Helping Others

Deaf Group

One of the most important things to know about clinical research is how it helps other people.

When our clinical researchers complete a study, they make their results known to other doctors and researchers around the world. Those results may help doctors to provide better treatments to their patients, while helping researchers to develop new ideas for further study.

Clinical research is the way we move all of medicine forward, creating better medications, treatments, diagnostic procedures, preventive measures and ways to live healthier—for people in our community and around the globe.

Helping the world.

It’s not to hard to see how your involvement in clinical research could help the world.

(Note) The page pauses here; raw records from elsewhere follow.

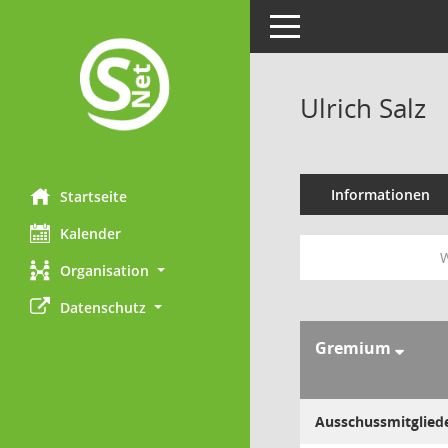
Toggle navigation
Ulrich Salz
Informationen
Startseite
Kalender
W
Organisation
Datenschutz
Gremium
Ausschussmitglied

Consider one case among many:

Dr. Arthur Moss, a researcher at URMC, met a patient with a puzzling heart defect. He was able to identify the cause of her problem: a rare irregularity in her heart’s electrical pattern, later called Long QT Syndrome.

Dr. Moss, along with Dr. Wojciech Zareba and Dr. James Daubert, led a landmark clinical study. With the help of many research participants, they were able to show that implantable electronic defibrillators were highly effective at preventing sudden cardiac death in people with Long QT Syndrome.

Since then, thousands of people around the world with Long QT Syndrome have received implantable defibrillators. And countless lives have been saved.

Clinical research may very well help you. But it will no doubt help many others, perhaps hundreds or thousands throughout the world.